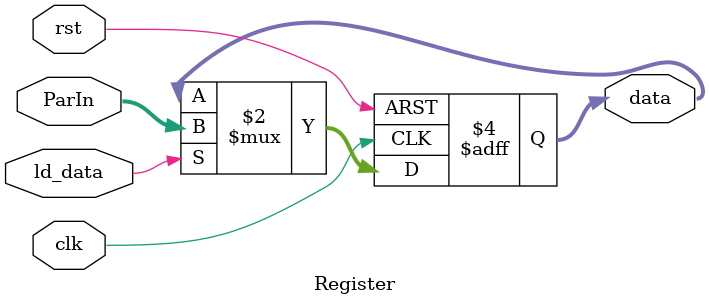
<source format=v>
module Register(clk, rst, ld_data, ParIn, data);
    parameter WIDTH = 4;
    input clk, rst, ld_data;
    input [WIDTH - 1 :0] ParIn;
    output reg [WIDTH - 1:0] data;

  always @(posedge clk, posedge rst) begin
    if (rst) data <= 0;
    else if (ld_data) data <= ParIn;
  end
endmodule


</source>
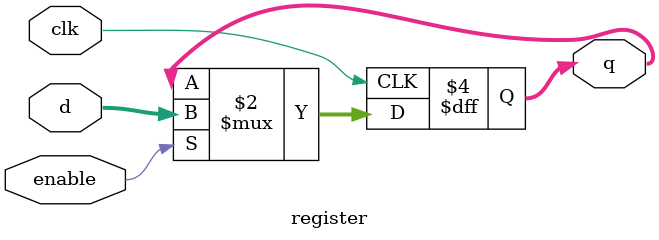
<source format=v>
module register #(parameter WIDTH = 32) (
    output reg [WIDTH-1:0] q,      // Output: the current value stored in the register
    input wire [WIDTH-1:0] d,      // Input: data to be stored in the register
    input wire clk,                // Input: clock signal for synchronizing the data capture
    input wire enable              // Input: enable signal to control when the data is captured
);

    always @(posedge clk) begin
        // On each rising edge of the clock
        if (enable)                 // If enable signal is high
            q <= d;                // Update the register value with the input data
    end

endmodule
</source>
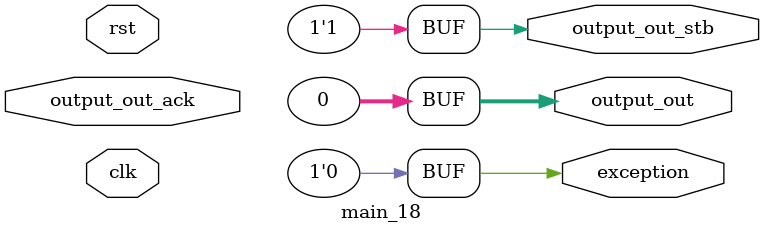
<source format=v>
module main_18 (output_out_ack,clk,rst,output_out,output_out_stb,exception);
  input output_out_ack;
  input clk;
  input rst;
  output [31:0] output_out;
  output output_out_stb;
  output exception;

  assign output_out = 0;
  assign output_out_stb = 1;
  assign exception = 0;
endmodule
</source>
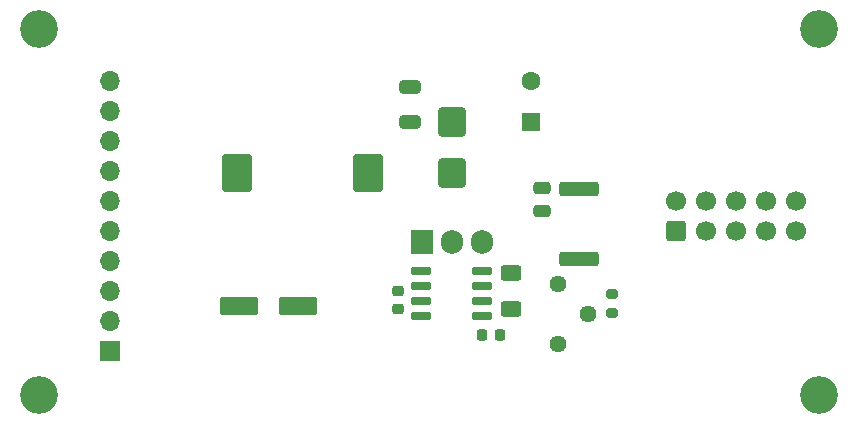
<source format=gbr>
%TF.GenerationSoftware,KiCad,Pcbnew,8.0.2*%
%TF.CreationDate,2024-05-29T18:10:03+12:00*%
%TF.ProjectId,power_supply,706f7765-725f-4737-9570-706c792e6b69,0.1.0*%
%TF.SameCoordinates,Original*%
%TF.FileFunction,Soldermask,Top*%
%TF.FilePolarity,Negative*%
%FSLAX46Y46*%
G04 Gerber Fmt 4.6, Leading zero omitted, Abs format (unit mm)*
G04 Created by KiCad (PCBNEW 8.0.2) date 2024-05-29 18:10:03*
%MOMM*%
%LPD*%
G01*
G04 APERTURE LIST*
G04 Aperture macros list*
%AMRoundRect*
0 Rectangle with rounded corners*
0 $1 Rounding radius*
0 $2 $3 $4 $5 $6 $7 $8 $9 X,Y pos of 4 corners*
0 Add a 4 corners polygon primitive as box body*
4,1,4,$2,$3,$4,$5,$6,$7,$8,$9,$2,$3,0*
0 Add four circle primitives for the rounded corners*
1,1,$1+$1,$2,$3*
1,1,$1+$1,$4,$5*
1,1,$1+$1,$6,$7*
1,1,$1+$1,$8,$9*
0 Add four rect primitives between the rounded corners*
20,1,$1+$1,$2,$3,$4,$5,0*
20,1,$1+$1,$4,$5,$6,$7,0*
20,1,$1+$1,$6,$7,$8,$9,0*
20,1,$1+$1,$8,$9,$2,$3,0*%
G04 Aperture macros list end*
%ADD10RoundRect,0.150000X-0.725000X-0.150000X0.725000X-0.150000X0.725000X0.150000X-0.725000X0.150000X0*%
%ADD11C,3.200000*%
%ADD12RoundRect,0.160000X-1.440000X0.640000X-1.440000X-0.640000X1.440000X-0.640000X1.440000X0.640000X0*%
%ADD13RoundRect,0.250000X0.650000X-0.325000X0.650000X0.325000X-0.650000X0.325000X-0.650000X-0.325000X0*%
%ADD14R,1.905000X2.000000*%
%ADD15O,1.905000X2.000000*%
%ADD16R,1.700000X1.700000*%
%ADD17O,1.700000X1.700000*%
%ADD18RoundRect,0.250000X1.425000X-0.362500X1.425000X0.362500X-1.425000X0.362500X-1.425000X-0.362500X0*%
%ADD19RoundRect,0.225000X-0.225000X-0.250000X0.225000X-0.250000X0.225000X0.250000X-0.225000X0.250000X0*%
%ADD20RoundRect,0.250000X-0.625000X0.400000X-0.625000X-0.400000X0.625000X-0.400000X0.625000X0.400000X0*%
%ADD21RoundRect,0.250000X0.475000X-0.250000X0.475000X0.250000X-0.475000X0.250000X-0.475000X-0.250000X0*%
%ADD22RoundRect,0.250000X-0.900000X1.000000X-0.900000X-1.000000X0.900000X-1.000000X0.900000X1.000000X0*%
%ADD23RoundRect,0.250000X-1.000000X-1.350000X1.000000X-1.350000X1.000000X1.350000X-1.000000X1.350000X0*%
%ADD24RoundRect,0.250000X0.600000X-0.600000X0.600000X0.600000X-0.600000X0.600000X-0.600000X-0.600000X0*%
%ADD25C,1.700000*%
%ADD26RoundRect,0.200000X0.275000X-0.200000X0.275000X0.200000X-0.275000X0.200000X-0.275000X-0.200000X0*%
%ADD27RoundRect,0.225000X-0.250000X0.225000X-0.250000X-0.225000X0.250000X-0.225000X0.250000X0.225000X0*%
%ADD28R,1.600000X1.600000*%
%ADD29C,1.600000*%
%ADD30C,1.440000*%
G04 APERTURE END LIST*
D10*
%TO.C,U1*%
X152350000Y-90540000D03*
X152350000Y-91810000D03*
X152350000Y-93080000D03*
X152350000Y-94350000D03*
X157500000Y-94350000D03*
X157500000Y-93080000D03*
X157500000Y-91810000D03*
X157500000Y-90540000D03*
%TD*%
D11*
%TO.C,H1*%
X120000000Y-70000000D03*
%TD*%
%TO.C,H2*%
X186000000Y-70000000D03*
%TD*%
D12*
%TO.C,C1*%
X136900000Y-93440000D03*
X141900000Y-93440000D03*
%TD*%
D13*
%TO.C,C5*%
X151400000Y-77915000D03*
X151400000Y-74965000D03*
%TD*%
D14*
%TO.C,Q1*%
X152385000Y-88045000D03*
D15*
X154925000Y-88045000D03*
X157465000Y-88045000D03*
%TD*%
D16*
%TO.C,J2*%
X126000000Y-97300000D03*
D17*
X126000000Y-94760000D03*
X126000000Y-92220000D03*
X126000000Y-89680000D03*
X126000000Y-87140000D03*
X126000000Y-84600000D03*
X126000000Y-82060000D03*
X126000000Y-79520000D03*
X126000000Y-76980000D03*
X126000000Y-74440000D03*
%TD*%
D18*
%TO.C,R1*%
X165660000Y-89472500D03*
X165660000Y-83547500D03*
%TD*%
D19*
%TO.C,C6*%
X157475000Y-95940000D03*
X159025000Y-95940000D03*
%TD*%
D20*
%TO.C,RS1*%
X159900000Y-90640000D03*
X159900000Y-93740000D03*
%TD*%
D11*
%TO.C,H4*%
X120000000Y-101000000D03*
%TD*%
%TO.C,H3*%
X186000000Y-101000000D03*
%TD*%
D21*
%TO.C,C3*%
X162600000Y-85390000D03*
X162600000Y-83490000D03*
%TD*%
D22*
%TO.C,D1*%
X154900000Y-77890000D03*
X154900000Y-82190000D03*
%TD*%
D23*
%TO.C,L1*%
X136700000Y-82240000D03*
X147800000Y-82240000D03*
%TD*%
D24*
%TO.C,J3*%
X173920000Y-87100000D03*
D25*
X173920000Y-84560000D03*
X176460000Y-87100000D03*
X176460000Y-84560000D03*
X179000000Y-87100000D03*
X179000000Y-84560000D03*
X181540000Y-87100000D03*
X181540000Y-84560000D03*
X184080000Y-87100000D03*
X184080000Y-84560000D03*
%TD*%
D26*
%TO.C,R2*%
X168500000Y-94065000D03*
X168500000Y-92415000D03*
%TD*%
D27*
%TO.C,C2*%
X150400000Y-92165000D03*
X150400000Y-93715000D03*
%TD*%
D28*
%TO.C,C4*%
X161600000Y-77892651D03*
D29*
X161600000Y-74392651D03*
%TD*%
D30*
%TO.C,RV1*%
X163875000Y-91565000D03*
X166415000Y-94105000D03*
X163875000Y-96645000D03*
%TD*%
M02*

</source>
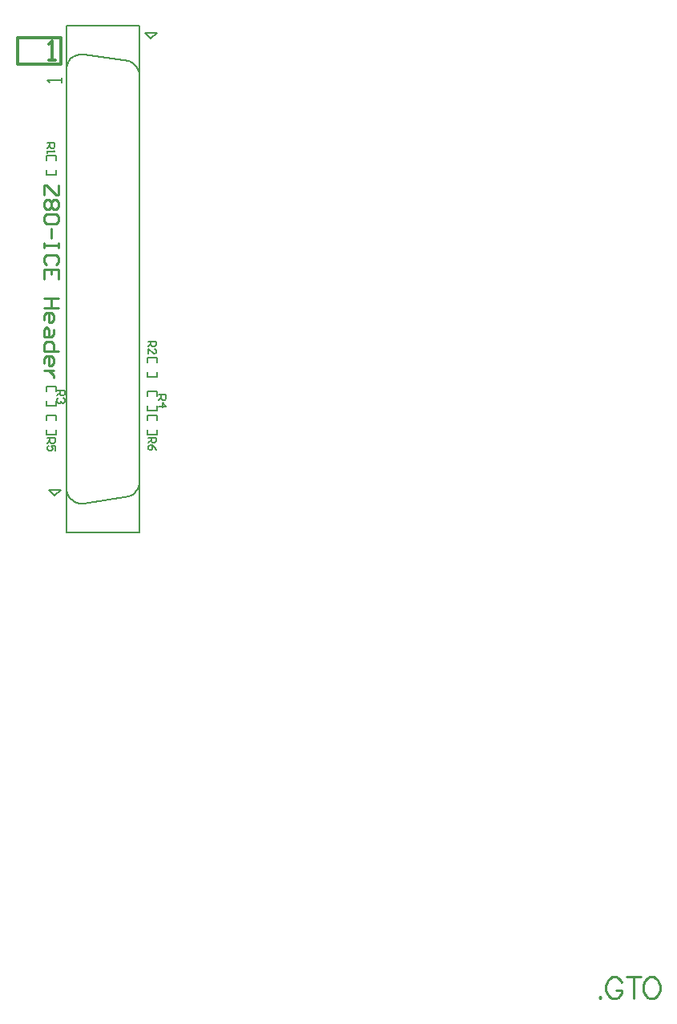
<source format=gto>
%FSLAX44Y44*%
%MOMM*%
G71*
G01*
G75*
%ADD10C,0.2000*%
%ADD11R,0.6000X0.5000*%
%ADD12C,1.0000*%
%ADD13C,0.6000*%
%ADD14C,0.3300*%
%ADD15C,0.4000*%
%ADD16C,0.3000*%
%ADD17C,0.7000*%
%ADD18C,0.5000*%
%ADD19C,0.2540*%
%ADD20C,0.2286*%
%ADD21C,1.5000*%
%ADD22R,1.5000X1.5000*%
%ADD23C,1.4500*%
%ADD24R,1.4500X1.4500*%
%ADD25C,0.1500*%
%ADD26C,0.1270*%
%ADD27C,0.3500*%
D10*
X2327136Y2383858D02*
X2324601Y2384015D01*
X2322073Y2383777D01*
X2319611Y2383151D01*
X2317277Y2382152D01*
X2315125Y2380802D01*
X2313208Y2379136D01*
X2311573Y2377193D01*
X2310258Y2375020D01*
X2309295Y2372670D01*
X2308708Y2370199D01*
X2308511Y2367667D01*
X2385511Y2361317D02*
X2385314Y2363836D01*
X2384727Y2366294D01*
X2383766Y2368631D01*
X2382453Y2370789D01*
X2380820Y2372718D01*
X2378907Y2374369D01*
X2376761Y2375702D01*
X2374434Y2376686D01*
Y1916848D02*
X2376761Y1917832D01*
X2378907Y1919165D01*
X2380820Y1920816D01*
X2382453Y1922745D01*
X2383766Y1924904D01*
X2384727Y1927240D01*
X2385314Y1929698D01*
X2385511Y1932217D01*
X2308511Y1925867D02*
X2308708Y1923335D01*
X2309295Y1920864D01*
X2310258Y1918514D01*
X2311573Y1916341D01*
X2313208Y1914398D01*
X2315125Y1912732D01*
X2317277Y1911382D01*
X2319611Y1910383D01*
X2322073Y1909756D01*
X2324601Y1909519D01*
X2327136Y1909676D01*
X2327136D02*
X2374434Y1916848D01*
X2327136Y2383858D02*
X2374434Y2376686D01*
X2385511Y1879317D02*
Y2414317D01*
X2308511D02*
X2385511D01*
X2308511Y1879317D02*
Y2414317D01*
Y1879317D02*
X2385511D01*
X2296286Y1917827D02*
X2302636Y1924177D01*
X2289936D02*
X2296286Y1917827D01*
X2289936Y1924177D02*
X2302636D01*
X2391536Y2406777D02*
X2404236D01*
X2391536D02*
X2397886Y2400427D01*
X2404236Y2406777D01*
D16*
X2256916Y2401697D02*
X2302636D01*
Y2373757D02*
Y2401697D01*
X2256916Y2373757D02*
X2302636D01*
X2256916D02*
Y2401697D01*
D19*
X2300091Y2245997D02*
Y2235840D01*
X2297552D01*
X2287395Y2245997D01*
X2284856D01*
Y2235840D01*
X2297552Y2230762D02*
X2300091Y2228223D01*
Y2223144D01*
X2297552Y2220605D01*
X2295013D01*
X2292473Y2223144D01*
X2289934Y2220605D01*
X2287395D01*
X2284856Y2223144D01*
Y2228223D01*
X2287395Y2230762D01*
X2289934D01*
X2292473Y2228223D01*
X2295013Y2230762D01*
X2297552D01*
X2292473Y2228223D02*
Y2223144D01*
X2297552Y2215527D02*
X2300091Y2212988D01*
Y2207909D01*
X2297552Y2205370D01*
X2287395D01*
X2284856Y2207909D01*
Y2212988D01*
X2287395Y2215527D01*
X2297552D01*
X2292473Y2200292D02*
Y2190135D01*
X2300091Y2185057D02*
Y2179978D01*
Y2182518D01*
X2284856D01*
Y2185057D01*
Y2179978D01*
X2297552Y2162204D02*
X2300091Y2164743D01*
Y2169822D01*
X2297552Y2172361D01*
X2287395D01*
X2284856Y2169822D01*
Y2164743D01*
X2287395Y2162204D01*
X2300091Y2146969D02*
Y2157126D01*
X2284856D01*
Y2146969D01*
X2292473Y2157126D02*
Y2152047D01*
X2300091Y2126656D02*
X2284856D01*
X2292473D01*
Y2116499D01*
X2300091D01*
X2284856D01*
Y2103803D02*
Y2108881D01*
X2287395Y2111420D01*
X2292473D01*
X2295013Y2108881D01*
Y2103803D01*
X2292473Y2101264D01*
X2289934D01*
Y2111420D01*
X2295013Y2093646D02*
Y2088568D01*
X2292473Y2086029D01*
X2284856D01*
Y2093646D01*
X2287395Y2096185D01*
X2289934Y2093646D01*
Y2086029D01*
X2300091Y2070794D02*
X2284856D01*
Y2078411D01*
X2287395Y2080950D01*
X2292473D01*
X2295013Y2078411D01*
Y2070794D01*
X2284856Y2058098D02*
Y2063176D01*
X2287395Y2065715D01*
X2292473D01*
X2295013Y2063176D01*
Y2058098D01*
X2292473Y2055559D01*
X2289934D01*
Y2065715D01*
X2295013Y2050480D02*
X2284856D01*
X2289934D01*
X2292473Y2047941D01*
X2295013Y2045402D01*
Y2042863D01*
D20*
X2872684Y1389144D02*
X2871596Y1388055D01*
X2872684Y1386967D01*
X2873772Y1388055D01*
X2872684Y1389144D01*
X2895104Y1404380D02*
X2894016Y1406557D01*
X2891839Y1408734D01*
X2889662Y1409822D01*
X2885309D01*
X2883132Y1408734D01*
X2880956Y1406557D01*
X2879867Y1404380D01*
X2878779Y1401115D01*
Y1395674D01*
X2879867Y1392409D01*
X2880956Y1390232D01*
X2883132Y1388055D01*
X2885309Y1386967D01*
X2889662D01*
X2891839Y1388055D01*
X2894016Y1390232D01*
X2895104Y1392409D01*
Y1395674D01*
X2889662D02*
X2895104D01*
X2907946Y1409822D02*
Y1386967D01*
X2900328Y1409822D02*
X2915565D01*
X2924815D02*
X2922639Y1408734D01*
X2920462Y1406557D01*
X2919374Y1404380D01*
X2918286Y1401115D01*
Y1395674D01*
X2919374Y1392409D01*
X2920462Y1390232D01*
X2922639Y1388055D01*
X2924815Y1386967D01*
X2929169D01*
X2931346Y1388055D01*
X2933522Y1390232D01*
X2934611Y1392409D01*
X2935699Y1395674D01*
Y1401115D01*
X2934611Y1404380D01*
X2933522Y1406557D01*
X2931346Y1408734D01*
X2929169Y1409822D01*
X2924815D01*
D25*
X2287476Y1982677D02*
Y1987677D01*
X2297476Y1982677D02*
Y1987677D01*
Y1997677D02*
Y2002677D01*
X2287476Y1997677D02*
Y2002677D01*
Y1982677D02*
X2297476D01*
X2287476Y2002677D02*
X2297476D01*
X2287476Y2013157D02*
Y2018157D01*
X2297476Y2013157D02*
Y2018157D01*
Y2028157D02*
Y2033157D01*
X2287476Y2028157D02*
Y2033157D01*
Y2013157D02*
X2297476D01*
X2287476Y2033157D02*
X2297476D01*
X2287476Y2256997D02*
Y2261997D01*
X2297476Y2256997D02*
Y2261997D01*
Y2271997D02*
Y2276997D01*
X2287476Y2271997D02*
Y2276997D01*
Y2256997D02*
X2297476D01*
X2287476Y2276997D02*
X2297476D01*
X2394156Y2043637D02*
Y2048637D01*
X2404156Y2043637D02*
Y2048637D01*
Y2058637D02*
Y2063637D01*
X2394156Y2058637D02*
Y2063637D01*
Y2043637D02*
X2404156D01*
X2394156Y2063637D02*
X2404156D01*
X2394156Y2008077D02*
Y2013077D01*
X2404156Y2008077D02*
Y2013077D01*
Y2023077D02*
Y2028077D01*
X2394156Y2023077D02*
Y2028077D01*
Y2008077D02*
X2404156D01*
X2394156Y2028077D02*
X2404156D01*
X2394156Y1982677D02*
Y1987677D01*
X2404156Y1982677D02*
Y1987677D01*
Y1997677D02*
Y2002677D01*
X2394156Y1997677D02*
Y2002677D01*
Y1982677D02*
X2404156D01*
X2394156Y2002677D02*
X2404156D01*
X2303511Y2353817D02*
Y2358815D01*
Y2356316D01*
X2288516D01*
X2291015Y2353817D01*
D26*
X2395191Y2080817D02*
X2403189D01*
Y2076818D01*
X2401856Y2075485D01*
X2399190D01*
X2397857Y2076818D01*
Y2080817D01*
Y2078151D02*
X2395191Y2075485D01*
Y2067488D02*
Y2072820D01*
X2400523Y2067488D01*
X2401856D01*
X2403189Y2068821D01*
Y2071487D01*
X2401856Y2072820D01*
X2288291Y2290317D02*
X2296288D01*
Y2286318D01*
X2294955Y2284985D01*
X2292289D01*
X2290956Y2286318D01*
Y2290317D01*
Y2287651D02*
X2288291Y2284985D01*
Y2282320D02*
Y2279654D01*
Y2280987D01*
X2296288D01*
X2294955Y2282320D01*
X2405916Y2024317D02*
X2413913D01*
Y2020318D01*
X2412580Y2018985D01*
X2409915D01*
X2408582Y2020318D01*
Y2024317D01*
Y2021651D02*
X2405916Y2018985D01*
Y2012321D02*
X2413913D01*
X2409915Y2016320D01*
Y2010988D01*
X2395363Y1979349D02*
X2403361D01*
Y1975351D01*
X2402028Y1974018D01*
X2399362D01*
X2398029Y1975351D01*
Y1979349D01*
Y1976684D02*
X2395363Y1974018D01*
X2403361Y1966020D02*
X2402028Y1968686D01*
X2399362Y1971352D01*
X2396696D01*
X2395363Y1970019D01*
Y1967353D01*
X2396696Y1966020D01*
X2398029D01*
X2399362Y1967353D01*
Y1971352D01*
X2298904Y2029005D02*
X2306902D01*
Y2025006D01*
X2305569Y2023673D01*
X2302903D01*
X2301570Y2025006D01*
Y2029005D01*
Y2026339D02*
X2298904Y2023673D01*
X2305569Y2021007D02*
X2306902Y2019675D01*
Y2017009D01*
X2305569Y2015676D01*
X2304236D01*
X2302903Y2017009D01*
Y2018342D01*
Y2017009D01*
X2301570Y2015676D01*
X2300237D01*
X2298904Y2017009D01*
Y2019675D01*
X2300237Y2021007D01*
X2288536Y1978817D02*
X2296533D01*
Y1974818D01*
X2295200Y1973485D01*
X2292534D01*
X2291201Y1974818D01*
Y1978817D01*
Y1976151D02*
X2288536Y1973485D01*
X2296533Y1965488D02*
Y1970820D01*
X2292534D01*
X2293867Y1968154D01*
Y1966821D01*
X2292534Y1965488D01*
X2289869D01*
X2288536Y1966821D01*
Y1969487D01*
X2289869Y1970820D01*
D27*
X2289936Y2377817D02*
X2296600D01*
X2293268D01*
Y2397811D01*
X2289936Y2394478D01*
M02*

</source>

**EXERCISE REQUIREMENTS**
Reproduce the data above word for word from its first line through the line that holds "module register #(parameter", both ends included; skip pictures.

**RESULT BELOW**
<source format=v>
module Register(clk, rst, ld_data, ParIn, data);
    parameter WIDTH = 4;
    input clk, rst, ld_data;
    input [WIDTH - 1 :0] ParIn;
    output reg [WIDTH - 1:0] data;

  always @(posedge clk, posedge rst) begin
    if (rst) data <= 0;
    else if (ld_data) data <= ParIn;
  end
endmodule


</source>
<source format=v>
module register #(parameter WIDTH = 32) (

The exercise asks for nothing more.